◆ Vorliegender Text ◆
Langzeitmessung der Sr-Übergangsfrequenz

Messungen mit Cäsium-Fontänenuhren setzen auch neue Grenzen für fundamentale Tests.

PTBnews 1.202, 07.01.2021

Optische Uhren wie die Strontium- Gitteruhr dienen zur sekundären Darstellung der SI-Einheit Sekunde und werden als Kandidaten für eine Neudefinition der Zeiteinheit erwogen. Für einen nahtlosen Wechsel ist die Kenntnis der Strontium-Übergangsfrequenz im jetzigen, durch Cäsium-Atomuhren gegebenen System notwendig. Der Vergleich der beiden Uhrentypen im Zeitraum von 2017 bis 2019 erlaubte es nun, diese Frequenz mit einer Rekordunsicherheit von nur 1,5 · 10–16 in relativen Einheiten zu bestimmen. Aus den Daten konnten auch Grenzen für eine zeitliche Drift des Massenverhältnisses von Proton und Elektron und eine mögliche Kopplung an das Gravitationspotential der Sonne gewonnen werden.

◆ Arbeitsauftrag 1 ◆
Ändere in den Einträgen „Купити“ zu „Замовити“ und gib sie sonst unverändert wieder, beginnend mit der Zeile, die „PurO3 Ozonated Hemp Oil Capsules /“ enthält, bis einschließlich zum Ende der Einträge. Lass die Bilder dabei weg.

◆ Daten zur Aufgabe ◆
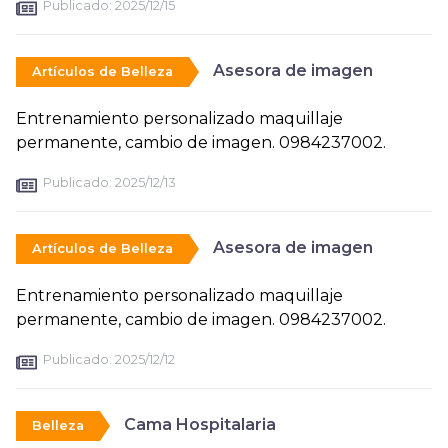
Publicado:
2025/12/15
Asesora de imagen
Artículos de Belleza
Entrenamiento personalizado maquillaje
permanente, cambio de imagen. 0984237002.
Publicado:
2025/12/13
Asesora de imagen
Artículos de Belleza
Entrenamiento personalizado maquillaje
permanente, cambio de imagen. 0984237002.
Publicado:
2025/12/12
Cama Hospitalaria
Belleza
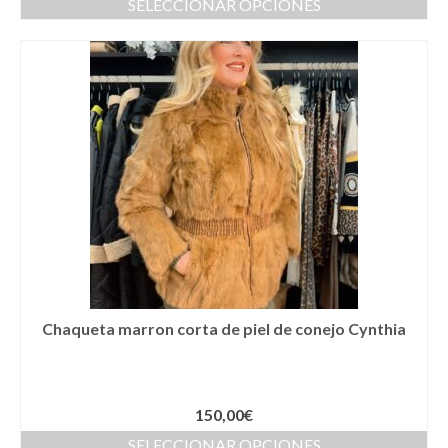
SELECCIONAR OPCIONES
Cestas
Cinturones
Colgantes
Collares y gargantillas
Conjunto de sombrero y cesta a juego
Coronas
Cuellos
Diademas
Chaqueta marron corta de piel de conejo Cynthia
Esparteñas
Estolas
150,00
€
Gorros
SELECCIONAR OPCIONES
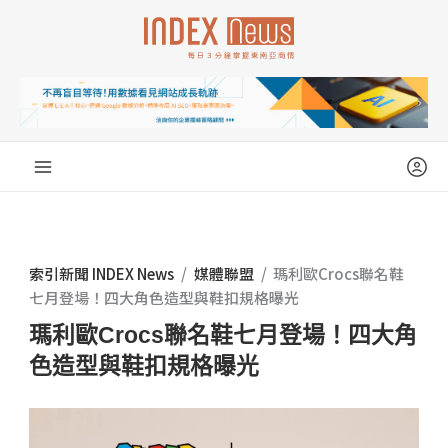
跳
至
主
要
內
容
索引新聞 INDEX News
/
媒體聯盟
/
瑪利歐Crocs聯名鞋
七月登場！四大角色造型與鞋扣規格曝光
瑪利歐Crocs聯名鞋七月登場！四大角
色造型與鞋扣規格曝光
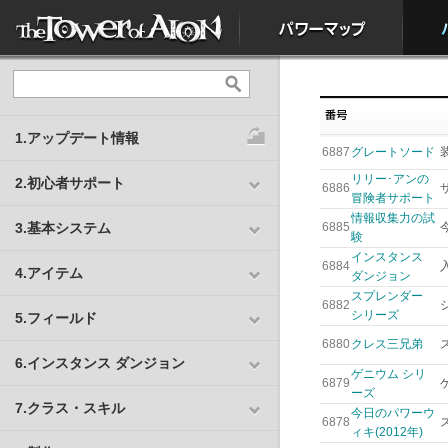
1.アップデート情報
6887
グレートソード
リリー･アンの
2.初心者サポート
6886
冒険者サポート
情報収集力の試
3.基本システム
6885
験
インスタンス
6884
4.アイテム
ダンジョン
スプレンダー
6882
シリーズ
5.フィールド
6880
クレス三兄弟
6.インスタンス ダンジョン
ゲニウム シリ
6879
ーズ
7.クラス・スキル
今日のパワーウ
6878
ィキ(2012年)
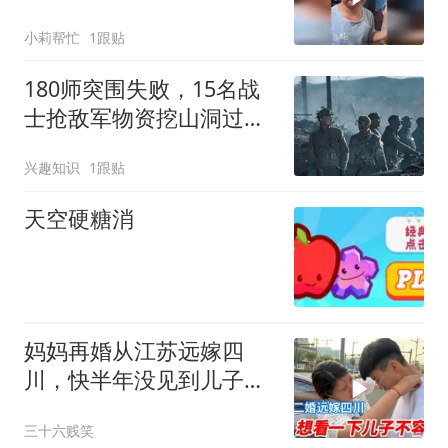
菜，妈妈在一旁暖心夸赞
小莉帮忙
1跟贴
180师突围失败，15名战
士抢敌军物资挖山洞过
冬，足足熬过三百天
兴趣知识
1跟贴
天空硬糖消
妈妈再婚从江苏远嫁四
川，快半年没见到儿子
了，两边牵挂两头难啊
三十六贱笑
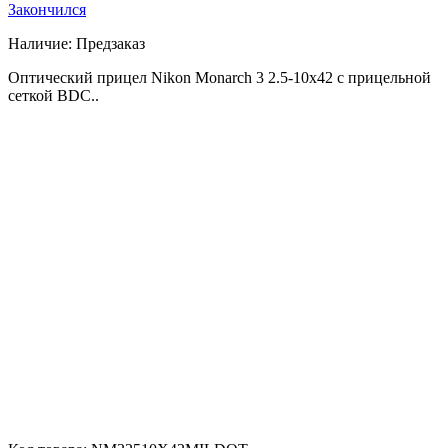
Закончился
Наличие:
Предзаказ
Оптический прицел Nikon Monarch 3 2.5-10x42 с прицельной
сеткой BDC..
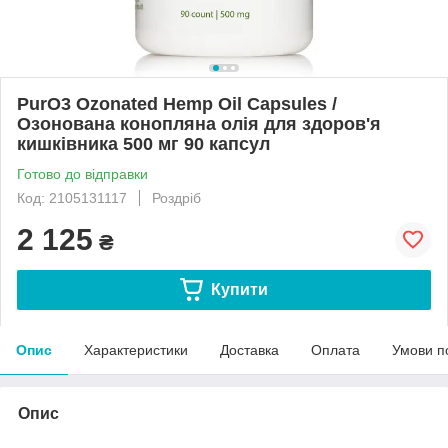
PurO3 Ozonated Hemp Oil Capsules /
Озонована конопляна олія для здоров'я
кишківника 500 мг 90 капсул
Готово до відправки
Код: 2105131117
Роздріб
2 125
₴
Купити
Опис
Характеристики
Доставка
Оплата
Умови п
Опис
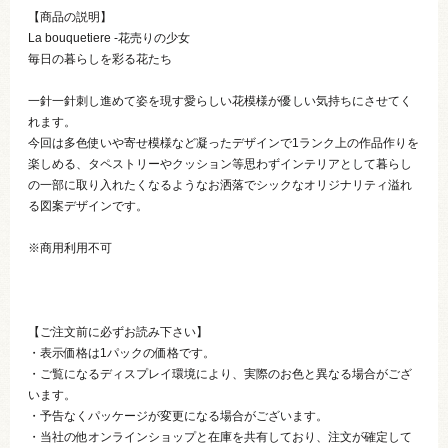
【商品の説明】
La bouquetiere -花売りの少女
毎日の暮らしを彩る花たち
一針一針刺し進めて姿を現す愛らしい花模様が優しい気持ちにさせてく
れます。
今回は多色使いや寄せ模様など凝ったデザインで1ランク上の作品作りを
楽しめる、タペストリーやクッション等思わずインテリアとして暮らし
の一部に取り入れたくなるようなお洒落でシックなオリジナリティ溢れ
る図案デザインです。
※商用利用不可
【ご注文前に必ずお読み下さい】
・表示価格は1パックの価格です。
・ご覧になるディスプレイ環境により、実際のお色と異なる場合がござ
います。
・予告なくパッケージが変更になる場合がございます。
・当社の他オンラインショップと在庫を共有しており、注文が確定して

◆ Arbeitsauftrag 2 ◆
Schreib den Text über die Langzeitmessung der Strontium-Übergangsfrequenz im Anschluss an seinen letzten Satz weiter.

◆ Lösung 1 ◆
PurO3 Ozonated Hemp Oil Capsules /
Озонована конопляна олія для здоров'я
кишківника 500 мг 90 капсул
Готово до відправки
Код: 2105131117
Роздріб
2 125
₴
Замовити
Опис
Характеристики
Доставка
Оплата
Умови п
Опис
【商品の説明】
La bouquetiere -花売りの少女
毎日の暮らしを彩る花たち
一針一針刺し進めて姿を現す愛らしい花模様が優しい気持ちにさせてく
れます。
今回は多色使いや寄せ模様など凝ったデザインで1ランク上の作品作りを
楽しめる、タペストリーやクッション等思わずインテリアとして暮らし
の一部に取り入れたくなるようなお洒落でシックなオリジナリティ溢れ
る図案デザインです。
※商用利用不可
【ご注文前に必ずお読み下さい】
・表示価格は1パックの価格です。
・ご覧になるディスプレイ環境により、実際のお色と異なる場合がござ
います。
・予告なくパッケージが変更になる場合がございます。
・当社の他オンラインショップと在庫を共有しており、注文が確定して

◆ Lösung 2 ◆
Für eine zukünftige Neudefinition der SI-Einheit Sekunde werden weltweit neue Atomuhren entwickelt, die aufgrund der Verwendung eines optischen Übergangs eine höhere Genauigkeit ermöglichen als Cäsium-Atomuhren mit ihrem Mikrowellenübergang. Bereits heute dienen einige dieser optischen Übergänge zur sekundären Darstellung der Sekundeneinheit. Der Vergleich der Übergangsfrequenzen dieser optischen Uhren an unterschiedlichen Instituten erlaubt die Prüfung ihrer Konsistenz und ist damit ein wichtiger Schritt zur Validierung dieser Uhren. In regelmäßigen Abständen trägt das Internationale Komitee für Maß und Gewicht (CIPM) alle weltweit verfügbaren Daten zusammen und prüft sie auf ihre Konsistenz. Auf dieser Basis werden dann die Frequenzen der sekundären Darstellungen mit ihren Unsicherheiten neu definiert. Die neuen Frequenzmessungen der PTB werden aufgrund ihrer niedrigen Unsicherheit hier einen wichtigen Beitrag leisten. Statistische Beiträge zur Messunsicherheit spielen aufgrund der Länge des Datensatzes praktisch keine Rolle mehr – sie wird durch die systematischen Unsicherheiten der Cäsium- Fontänenuhren der PTB begrenzt, die zu den genauesten weltweit zählen. Der beobachtete Frequenzwert steht in sehr guter Übereinstimmung mit früheren Messungen an der PTB und der empfohlenen Übergangsfrequenz des StrontiumÜbergangs.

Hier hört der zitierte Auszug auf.